╭──
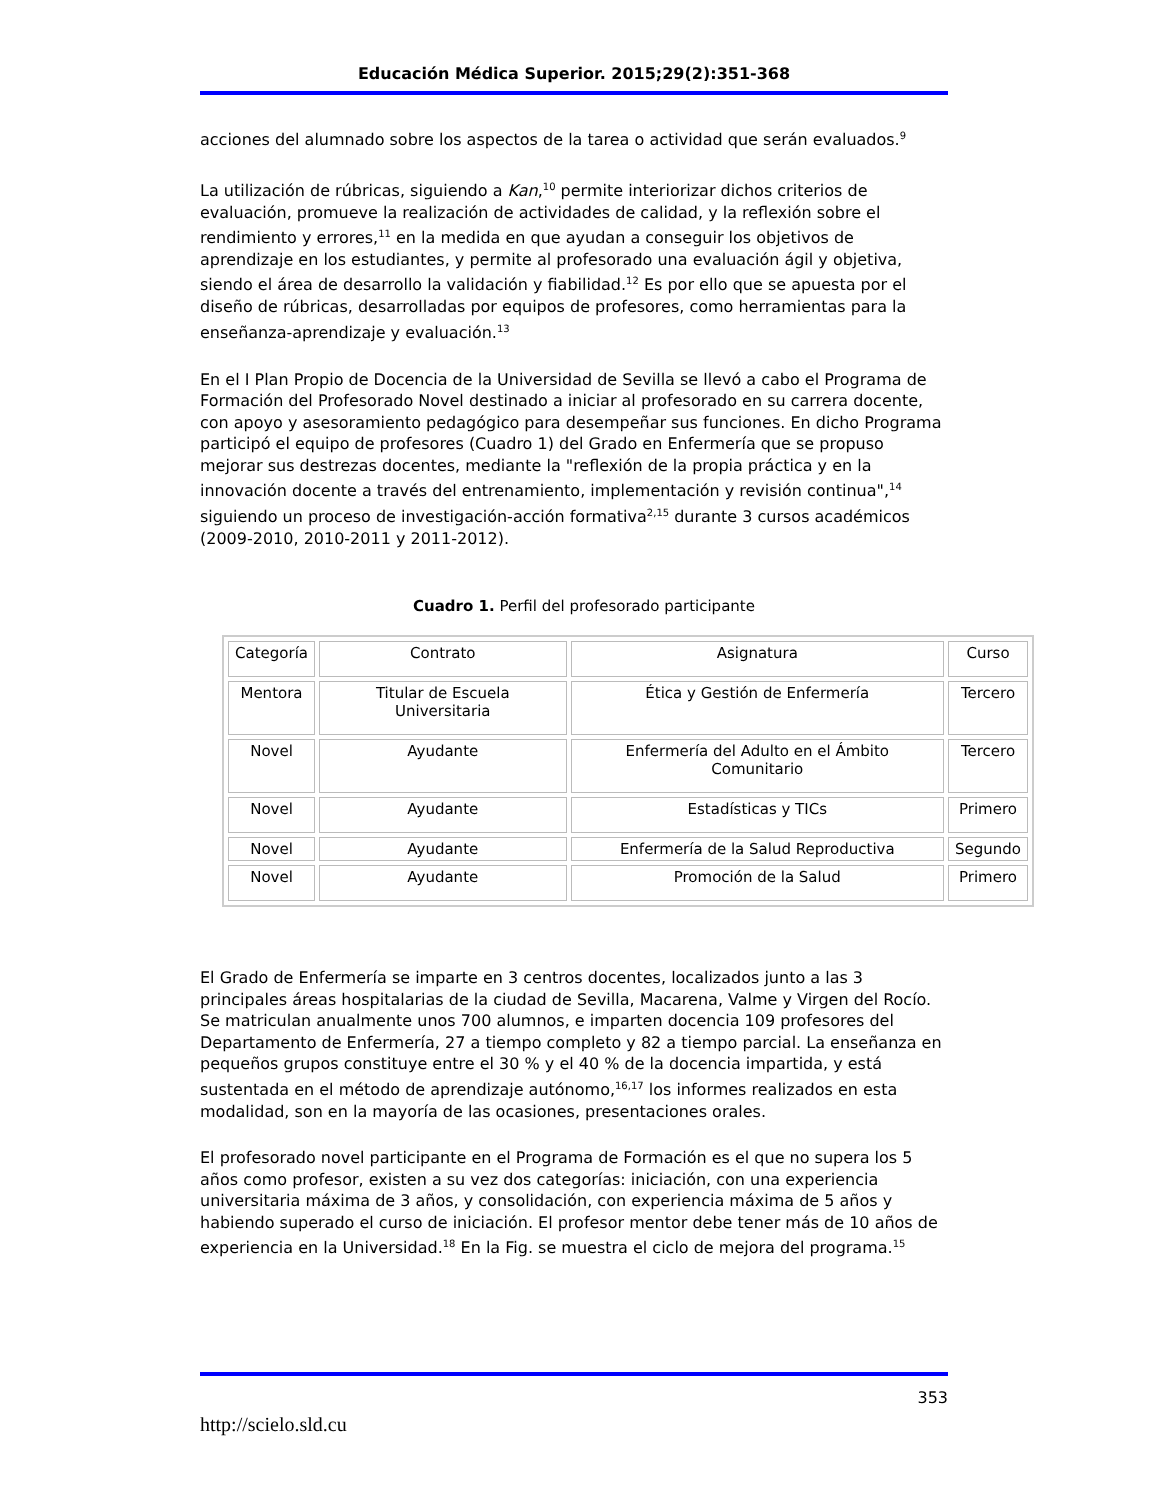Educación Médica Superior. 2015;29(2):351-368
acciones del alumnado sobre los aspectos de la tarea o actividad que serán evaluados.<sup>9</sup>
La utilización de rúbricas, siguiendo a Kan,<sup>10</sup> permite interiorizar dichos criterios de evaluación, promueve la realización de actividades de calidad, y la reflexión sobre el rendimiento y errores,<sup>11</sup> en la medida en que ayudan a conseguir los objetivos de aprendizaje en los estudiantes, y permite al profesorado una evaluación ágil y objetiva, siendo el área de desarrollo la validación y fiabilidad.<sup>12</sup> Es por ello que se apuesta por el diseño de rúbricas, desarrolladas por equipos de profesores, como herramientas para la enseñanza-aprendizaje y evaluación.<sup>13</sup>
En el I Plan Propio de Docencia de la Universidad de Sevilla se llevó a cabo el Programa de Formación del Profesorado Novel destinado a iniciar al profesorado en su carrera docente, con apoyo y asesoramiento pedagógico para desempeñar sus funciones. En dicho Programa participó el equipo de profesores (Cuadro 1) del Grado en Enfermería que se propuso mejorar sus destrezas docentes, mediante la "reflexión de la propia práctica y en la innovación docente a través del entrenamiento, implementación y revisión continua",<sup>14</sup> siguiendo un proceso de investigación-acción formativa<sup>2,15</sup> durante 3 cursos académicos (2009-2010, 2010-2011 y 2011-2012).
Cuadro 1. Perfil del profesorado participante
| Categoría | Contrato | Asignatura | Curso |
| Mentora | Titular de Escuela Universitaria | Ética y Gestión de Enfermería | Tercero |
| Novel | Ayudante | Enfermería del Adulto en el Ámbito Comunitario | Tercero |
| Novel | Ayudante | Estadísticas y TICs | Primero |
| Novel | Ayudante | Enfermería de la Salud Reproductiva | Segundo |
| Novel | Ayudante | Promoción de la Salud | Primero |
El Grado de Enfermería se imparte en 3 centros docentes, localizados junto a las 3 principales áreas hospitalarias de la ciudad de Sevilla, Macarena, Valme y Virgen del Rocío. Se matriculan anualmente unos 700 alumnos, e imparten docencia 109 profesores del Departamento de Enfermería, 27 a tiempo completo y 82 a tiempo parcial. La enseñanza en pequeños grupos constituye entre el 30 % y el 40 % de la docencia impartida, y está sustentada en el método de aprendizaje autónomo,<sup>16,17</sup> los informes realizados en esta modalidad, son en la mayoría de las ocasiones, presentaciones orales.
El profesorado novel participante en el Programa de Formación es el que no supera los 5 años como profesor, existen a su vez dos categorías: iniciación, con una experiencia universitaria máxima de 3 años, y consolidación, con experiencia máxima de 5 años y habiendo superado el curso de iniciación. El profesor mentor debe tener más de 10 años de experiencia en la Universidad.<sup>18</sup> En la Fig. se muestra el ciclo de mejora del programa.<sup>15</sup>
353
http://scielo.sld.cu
╰──
Look through the entries, and return every line that the word "participante" appears in.

Your solution:
Cuadro 1. Perfil del profesorado participante
El profesorado novel participante en el Programa de Formación es el que no supera los 5 años como profesor, existen a su vez dos categorías: iniciación, con una experiencia universitaria máxima de 3 años, y consolidación, con experiencia máxima de 5 años y habiendo superado el curso de iniciación. El profesor mentor debe tener más de 10 años de experiencia en la Universidad.<sup>18</sup> En la Fig. se muestra el ciclo de mejora del programa.<sup>15</sup>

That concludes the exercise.